Start of Block

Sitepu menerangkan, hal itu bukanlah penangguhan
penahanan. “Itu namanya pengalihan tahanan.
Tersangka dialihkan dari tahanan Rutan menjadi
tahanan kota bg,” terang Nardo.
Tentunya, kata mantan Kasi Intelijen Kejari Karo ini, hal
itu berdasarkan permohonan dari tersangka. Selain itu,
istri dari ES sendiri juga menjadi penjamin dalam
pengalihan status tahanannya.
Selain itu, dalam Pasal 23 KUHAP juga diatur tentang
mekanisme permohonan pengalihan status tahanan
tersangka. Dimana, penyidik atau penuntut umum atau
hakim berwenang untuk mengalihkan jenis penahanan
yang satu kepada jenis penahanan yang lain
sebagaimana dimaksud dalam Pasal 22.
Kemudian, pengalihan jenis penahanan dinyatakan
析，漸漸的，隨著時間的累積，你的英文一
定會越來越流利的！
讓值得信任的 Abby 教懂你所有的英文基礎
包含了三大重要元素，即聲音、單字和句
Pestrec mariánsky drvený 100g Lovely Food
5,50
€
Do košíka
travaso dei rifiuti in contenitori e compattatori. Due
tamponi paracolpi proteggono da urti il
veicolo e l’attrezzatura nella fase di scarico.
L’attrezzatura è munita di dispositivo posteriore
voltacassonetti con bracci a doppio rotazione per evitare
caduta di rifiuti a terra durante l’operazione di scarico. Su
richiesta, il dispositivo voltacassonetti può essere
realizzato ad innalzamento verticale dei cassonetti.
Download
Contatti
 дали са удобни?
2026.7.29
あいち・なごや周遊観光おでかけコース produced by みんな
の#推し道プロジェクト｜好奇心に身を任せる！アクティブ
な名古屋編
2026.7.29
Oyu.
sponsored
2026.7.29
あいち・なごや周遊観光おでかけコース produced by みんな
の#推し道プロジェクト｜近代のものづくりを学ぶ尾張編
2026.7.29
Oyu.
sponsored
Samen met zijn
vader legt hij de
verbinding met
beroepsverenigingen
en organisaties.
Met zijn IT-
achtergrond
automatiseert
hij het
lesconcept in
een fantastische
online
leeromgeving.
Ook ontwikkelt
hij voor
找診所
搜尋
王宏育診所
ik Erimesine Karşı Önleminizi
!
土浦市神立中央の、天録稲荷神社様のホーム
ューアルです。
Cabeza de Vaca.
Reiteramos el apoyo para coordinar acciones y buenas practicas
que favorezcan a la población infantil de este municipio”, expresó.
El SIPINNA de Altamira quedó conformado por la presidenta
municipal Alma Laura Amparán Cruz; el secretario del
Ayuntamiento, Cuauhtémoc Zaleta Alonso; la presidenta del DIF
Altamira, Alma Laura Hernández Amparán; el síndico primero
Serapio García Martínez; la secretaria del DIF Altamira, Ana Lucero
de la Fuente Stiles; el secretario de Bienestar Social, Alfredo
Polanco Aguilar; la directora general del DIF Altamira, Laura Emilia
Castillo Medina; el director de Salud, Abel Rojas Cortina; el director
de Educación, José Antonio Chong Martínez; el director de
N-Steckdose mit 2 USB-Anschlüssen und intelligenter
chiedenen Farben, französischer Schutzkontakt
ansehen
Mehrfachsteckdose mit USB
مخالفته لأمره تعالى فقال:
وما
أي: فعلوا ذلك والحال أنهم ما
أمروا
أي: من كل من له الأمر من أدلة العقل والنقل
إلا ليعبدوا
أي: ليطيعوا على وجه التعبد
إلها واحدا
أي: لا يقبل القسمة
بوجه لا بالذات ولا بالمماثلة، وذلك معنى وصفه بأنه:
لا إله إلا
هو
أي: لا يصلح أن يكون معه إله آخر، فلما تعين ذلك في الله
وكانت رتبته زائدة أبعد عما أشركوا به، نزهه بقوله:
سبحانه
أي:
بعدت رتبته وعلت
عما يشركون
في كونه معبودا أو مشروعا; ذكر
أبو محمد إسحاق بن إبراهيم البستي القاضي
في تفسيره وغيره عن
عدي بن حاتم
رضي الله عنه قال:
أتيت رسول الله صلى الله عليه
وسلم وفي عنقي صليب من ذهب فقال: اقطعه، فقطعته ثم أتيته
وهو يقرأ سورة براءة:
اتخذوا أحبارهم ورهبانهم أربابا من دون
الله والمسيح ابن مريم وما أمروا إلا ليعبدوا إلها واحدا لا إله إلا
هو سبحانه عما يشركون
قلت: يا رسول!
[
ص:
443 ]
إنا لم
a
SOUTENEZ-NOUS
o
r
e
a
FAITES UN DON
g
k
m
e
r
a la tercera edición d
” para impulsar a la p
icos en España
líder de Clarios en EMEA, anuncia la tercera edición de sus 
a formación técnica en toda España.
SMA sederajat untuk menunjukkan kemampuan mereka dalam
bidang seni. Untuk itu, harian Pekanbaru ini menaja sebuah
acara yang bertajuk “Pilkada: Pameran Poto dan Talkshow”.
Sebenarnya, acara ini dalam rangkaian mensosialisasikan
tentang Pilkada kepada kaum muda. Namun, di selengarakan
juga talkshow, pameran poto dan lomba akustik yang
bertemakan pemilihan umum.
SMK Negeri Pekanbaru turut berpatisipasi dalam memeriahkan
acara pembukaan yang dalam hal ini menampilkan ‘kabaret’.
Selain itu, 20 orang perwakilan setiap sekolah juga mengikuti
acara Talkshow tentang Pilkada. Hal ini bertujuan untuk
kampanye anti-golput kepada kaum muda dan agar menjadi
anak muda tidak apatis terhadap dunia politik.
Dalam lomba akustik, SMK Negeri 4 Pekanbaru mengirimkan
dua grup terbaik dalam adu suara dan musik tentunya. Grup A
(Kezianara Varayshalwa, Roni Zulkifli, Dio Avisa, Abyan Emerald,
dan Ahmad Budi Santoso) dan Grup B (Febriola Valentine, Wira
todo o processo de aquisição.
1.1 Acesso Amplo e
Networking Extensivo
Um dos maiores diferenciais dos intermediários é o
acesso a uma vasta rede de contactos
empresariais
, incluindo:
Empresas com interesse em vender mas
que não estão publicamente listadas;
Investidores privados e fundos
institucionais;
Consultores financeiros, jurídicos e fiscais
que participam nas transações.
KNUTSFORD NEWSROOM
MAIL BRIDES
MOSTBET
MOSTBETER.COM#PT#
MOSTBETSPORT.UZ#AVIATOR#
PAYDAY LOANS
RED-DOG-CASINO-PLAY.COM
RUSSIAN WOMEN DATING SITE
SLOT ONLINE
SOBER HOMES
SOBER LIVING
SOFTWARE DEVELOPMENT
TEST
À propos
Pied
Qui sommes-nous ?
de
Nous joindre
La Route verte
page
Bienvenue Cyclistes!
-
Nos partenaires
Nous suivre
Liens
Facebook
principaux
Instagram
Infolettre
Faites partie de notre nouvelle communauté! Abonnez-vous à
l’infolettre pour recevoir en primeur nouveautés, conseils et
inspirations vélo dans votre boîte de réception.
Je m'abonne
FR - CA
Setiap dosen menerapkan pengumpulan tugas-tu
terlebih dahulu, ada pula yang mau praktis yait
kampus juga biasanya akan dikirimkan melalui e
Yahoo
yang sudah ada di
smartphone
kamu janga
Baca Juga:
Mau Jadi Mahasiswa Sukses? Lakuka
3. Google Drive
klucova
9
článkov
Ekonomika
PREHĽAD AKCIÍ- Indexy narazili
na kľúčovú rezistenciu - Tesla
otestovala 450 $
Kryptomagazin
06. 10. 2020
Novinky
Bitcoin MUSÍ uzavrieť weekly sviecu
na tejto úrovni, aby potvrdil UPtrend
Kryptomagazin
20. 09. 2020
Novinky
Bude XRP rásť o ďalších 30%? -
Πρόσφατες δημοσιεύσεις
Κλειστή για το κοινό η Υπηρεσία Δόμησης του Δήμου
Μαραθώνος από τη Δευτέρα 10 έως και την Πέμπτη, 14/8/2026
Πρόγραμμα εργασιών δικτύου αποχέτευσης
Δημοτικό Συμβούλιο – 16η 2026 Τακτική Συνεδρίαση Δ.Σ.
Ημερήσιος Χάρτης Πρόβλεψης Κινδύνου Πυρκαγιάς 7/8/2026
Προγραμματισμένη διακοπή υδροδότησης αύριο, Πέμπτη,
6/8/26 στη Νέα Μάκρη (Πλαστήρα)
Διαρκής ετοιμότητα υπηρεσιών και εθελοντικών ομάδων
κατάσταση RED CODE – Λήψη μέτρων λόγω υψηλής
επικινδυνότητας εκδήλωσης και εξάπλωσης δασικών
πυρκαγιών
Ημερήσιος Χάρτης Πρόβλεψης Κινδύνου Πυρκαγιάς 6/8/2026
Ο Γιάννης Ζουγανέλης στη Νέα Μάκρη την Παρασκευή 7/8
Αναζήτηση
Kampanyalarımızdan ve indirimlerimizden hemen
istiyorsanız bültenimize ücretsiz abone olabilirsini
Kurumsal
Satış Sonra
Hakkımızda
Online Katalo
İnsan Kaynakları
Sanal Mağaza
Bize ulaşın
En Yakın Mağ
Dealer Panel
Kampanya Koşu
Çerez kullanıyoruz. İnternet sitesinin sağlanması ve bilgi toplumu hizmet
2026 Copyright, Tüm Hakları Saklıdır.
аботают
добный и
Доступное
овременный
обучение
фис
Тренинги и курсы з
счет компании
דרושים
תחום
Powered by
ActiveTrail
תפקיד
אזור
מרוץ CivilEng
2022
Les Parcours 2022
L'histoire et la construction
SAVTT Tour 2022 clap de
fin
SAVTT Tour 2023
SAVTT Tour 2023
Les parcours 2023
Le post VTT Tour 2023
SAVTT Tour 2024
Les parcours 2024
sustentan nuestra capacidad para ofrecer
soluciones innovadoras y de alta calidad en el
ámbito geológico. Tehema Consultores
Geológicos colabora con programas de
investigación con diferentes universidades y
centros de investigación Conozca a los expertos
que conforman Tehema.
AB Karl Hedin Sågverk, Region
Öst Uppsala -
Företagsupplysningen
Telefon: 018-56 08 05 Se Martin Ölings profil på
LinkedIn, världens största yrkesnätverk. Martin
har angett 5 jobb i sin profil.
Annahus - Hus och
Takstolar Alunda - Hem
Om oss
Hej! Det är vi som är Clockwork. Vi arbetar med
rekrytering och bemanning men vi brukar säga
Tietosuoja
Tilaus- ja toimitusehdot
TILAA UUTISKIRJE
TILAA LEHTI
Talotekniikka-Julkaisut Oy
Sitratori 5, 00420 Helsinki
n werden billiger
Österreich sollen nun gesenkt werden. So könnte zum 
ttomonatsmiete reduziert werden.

End of Block

TASK GOAL >>
Reproduce the items verbatim, from their very beginning through the line containing "Serapio García Martínez;", including that line.

RESPONSE TO THE EXERCISE >>
Sitepu menerangkan, hal itu bukanlah penangguhan
penahanan. “Itu namanya pengalihan tahanan.
Tersangka dialihkan dari tahanan Rutan menjadi
tahanan kota bg,” terang Nardo.
Tentunya, kata mantan Kasi Intelijen Kejari Karo ini, hal
itu berdasarkan permohonan dari tersangka. Selain itu,
istri dari ES sendiri juga menjadi penjamin dalam
pengalihan status tahanannya.
Selain itu, dalam Pasal 23 KUHAP juga diatur tentang
mekanisme permohonan pengalihan status tahanan
tersangka. Dimana, penyidik atau penuntut umum atau
hakim berwenang untuk mengalihkan jenis penahanan
yang satu kepada jenis penahanan yang lain
sebagaimana dimaksud dalam Pasal 22.
Kemudian, pengalihan jenis penahanan dinyatakan
析，漸漸的，隨著時間的累積，你的英文一
定會越來越流利的！
讓值得信任的 Abby 教懂你所有的英文基礎
包含了三大重要元素，即聲音、單字和句
Pestrec mariánsky drvený 100g Lovely Food
5,50
€
Do košíka
travaso dei rifiuti in contenitori e compattatori. Due
tamponi paracolpi proteggono da urti il
veicolo e l’attrezzatura nella fase di scarico.
L’attrezzatura è munita di dispositivo posteriore
voltacassonetti con bracci a doppio rotazione per evitare
caduta di rifiuti a terra durante l’operazione di scarico. Su
richiesta, il dispositivo voltacassonetti può essere
realizzato ad innalzamento verticale dei cassonetti.
Download
Contatti
 дали са удобни?
2026.7.29
あいち・なごや周遊観光おでかけコース produced by みんな
の#推し道プロジェクト｜好奇心に身を任せる！アクティブ
な名古屋編
2026.7.29
Oyu.
sponsored
2026.7.29
あいち・なごや周遊観光おでかけコース produced by みんな
の#推し道プロジェクト｜近代のものづくりを学ぶ尾張編
2026.7.29
Oyu.
sponsored
Samen met zijn
vader legt hij de
verbinding met
beroepsverenigingen
en organisaties.
Met zijn IT-
achtergrond
automatiseert
hij het
lesconcept in
een fantastische
online
leeromgeving.
Ook ontwikkelt
hij voor
找診所
搜尋
王宏育診所
ik Erimesine Karşı Önleminizi
!
土浦市神立中央の、天録稲荷神社様のホーム
ューアルです。
Cabeza de Vaca.
Reiteramos el apoyo para coordinar acciones y buenas practicas
que favorezcan a la población infantil de este municipio”, expresó.
El SIPINNA de Altamira quedó conformado por la presidenta
municipal Alma Laura Amparán Cruz; el secretario del
Ayuntamiento, Cuauhtémoc Zaleta Alonso; la presidenta del DIF
Altamira, Alma Laura Hernández Amparán; el síndico primero
Serapio García Martínez; la secretaria del DIF Altamira, Ana Lucero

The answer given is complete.